Integrated care boards (ICBs) do not have ‘enough’ pharmacy representation, the Health and Social Care Committee chair Steve Brine has told The Pharmacist.

The former pharmacy minister and Conservative MP for Winchester also said he felt primary care networks (PCNs) were ‘way too GP dominated’.

Mr Brine was speaking to The Pharmacist following an address at this year’s Pharmacy Show, in which he called for PCNs and ICBs to think ‘a little bit more innovatively and imaginatively than they are’.

‘PCNs way too GP dominated’

Mr Brine suggested he wanted to see pharmacists better integrated within PCNs and ICBs.

He told The Pharmacist there were examples of ‘really good practice’ where pharmacists ‘are integrated through the Pharmacy Integration Fund, working in general practice’.

But he warned ‘that’s not the norm, it’s still the exception’. ‘I want to see that everywhere,’ he said.

Mr Brine added that he hoped the ‘promise of PCNs can be realised’.

But he felt that, currently, PCNs are way too ‘GP dominated’ and that there was a lack of pharmacy representation on ICBs.

Too much competition within primary care

Speaking to delegates during a keynote address at the Pharmacy Show on Monday, Mr Brine also said that PCNs needed to ‘start thinking a little bit more innovatively and imaginatively than they are’.

He suggested: ‘If we're saying that pharmacy is part of primary care, then maybe we should be bold enough to see it as being physically part of primary care.

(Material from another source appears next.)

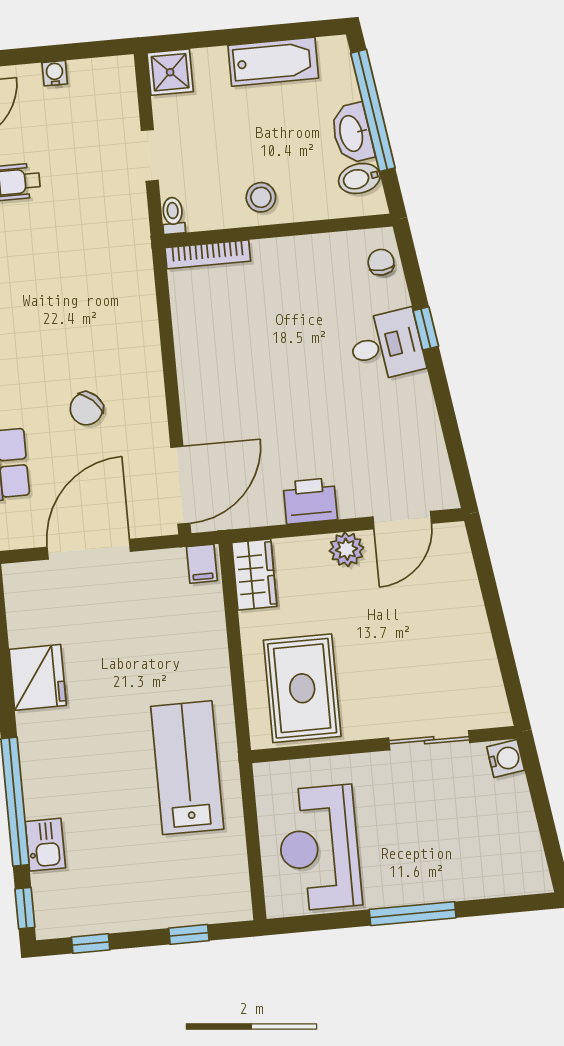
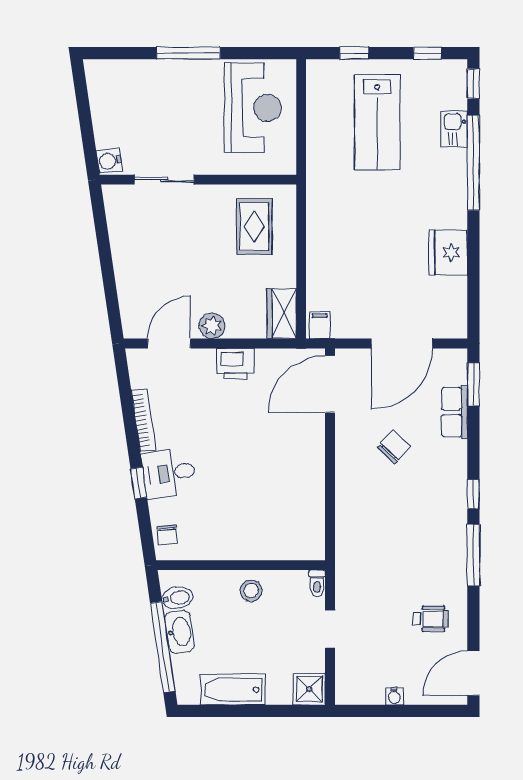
bookcase: (208, 254) -> (144, 420), moved, turned 82
rug: (302, 688) -> (254, 227), width x0.73, depth x0.70
lab bench: (187, 768) -> (377, 122), moved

‘Maybe we should be bold enough to think about ophthalmology, dentistry, primary care, and dental practice and primary care and pharmacy coming together, literally under one roof.

‘Because at the moment, what I see, even with primary care networks – which I created for a reason – I see way too much competition [and] tension between those providers.’

He later clarified that he was not talking about ‘nationalising’ GP practices, adding that his proposal to bring services under one roof ‘won't be the solution everywhere’ and ‘might not be the solution anywhere’.

‘My point is that primary care networks need to start thinking a little bit more innovatively and imaginatively than they are. And I don't see that from PCNs. What I see from PCNs and ICBs is thinking way too analogue, thinking way too [much] in their separate work streams,’ Mr Brine said.

Also at The Pharmacy Show, he chief pharmaceutical officer (CPhO) for England, David Webb, said that pharmacists working across community, practices and hospitals are ‘getting much closer’ to the idea of being ‘one workforce’ than has previously been the case.